In northeastern British Columbia (B.C.), the mighty Peace River cuts across one of the narrowest sections of North America’s vast Rocky Mountain chain.
The unique ecology along this river system is featured most prominently in Peace-Boudreau, an area identified as special in 1969 and recommended for Provincial Park status in 1997, and appearing today on B.C. tourism maps as a star attraction. Yet it has not been formally protected despite years of campaigning by First Nations, local landowners, the Yellowstone to Yukon Conservation Initiative (Y2Y) and other conservation groups, as well as recommendations from independent scientists and land planners.
Despite its recognition of the region’s ecological value, the B.C. Government has pressed ahead on plans to build the Site C dam, a massive project that would flood much of the region—eradicating large sections of wildlife habitat, valuable farmland and a range of cultural artefacts left by First Nations’ communities that have existed in the region for millennia.
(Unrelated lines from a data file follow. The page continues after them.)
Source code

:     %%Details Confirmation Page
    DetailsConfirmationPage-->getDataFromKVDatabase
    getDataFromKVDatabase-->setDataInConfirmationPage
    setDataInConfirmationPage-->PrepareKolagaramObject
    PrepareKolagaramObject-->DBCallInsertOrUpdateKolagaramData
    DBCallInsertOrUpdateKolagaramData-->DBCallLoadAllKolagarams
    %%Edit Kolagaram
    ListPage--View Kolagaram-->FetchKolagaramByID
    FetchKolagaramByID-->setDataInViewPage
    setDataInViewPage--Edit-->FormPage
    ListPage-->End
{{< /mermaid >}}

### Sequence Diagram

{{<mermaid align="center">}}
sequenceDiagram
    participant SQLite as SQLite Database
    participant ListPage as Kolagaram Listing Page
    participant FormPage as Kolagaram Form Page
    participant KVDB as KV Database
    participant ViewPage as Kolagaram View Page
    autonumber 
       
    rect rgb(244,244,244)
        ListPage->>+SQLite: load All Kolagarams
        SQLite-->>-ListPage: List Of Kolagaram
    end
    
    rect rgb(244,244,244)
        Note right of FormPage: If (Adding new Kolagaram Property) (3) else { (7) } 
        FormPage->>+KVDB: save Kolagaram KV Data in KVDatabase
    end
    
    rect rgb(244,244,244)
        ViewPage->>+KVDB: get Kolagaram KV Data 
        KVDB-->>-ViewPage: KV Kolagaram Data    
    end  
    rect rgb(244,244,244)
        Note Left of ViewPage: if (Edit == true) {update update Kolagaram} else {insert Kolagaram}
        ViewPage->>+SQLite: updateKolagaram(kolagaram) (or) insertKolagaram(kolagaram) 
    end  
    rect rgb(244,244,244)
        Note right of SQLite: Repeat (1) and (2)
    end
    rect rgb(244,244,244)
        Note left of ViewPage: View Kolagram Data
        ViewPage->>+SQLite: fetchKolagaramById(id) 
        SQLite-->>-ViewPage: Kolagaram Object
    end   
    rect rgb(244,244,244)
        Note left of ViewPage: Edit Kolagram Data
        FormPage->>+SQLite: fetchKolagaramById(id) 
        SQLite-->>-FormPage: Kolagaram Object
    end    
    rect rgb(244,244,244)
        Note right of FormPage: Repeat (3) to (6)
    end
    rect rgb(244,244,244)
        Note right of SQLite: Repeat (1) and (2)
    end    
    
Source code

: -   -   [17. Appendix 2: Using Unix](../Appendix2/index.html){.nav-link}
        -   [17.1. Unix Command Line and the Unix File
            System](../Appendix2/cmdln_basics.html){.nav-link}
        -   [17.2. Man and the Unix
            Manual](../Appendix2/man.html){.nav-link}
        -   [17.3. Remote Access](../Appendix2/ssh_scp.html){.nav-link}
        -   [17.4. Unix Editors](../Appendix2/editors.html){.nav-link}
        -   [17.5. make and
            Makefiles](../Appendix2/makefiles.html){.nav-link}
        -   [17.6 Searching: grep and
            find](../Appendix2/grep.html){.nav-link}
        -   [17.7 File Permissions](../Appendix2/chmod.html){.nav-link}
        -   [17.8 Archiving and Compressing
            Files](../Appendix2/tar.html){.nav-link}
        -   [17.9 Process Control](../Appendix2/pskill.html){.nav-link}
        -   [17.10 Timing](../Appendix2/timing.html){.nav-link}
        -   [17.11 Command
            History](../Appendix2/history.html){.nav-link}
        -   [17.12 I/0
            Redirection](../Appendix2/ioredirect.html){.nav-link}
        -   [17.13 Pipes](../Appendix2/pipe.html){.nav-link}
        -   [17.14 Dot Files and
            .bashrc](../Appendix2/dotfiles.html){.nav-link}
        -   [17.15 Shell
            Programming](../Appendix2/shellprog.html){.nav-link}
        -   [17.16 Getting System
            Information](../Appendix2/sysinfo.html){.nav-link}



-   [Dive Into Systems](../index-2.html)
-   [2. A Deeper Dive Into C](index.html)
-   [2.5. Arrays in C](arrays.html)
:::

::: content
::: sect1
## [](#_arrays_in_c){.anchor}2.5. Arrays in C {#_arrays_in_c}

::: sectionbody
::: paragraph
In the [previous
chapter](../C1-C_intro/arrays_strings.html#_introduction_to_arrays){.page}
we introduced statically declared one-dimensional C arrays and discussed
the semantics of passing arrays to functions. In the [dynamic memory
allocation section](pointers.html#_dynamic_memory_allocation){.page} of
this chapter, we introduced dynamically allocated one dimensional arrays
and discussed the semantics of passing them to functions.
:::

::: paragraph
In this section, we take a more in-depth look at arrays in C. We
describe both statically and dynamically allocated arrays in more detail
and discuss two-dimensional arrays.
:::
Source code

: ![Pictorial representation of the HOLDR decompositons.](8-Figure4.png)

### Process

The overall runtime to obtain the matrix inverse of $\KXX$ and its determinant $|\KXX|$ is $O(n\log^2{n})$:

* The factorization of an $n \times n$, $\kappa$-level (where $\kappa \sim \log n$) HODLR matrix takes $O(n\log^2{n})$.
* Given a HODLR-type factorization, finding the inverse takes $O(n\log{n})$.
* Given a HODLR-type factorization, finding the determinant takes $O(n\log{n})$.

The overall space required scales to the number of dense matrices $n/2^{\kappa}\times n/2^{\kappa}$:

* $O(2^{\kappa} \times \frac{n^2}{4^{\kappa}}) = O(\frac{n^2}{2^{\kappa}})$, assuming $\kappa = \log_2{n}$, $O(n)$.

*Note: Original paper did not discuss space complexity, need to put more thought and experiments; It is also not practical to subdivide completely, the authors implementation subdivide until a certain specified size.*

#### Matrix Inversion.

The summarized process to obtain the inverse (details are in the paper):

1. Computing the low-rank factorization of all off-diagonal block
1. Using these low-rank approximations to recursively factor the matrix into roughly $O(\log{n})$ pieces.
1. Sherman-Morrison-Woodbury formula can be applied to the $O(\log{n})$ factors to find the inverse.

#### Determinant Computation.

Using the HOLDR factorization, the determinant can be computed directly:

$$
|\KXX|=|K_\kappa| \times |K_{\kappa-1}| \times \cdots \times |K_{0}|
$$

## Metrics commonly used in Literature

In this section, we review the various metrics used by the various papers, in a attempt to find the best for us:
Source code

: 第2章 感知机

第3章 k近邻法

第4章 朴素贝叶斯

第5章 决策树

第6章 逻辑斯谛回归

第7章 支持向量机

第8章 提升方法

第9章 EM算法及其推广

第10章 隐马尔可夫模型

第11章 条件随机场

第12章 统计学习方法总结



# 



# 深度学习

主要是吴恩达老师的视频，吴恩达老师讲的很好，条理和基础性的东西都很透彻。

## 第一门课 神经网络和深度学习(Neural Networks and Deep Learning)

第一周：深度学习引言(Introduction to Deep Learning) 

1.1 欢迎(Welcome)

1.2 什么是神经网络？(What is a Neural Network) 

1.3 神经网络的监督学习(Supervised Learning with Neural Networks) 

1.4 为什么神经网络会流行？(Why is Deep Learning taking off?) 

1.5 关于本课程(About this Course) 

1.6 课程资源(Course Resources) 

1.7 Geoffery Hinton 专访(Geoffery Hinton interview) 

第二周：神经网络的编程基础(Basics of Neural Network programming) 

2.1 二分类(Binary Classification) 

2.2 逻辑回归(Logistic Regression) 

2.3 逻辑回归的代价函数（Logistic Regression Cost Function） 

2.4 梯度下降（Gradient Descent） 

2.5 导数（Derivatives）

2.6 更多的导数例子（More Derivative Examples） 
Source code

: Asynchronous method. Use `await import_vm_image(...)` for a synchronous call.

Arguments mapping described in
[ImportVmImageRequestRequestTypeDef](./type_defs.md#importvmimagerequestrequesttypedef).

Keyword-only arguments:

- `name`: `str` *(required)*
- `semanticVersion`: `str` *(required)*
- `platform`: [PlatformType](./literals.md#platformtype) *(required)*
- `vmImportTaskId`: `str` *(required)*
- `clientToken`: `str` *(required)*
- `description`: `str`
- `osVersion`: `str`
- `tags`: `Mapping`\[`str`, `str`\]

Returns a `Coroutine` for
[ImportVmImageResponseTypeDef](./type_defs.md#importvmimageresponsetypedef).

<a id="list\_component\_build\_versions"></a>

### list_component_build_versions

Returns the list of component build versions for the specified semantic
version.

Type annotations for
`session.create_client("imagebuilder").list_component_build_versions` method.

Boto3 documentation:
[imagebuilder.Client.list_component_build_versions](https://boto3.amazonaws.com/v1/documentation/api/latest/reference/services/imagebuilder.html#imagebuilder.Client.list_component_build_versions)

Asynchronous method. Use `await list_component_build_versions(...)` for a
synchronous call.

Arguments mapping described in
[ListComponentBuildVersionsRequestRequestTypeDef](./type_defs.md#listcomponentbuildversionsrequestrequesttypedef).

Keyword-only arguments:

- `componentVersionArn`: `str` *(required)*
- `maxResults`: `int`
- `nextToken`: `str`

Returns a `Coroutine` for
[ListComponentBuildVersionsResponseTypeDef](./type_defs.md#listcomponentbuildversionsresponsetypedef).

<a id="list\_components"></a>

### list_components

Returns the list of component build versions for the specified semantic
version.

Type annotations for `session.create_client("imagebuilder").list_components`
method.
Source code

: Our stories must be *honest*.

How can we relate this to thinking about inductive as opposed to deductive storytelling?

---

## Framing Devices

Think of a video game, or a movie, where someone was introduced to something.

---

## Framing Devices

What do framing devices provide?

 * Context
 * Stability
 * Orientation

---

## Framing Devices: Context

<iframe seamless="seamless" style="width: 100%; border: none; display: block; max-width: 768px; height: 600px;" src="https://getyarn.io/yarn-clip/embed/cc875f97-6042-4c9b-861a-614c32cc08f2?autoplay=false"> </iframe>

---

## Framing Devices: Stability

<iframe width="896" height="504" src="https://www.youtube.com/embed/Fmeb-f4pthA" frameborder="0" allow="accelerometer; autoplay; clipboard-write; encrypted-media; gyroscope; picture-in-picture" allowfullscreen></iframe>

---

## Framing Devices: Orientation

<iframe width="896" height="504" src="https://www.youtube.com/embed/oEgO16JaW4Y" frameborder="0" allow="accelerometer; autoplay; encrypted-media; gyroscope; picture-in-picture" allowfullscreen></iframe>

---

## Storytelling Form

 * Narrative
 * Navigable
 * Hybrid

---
At more than 17,000 ac (7,000 ha), the Peace-Boudreau region hugs the river shoreline, encompassing tributary creeks, islands and aquatic features, such as the lower Moberly River and Boudreau Lake, and would protect high-quality habitat for a diversity of wildlife. The area provides high-value winter range as well as spring calving grounds on the islands for moose, deer and elk, and features a diverse range of wildlife, including grizzly bears, wolves, beaver and bull trout, and a plethora of bird species, such as osprey, eagles and trumpeter swans.
Peace-Boudreau was designed to protect the last remaining intact portion of the Peace River and conserve the Peace Lowlands, a critically underrepresented ecosystem in the province. Due to the heavy impact of oil and gas activity throughout northeastern B.C., protecting the ecological integrity of this region is vital—especially since it provides an invaluable linkage area for wide-ranging animals moving north and south along the mountainous Yellowstone to Yukon wildlife corridor. And yet, the Site C reservoir would flood up to 30 percent of these critical ecosystems.
Peace-Boudreau is a place of shared heritage, archaeological richness, First Nations cultural and economic importance and incredible wildlife habitat values combined together in a unique ecosystem that has been wisely reserved from destruction for almost 50 years.
Y2Y and partner organizations are working together to protect Peace-Boudreau forever. And that starts with a rejection of the Site C dam.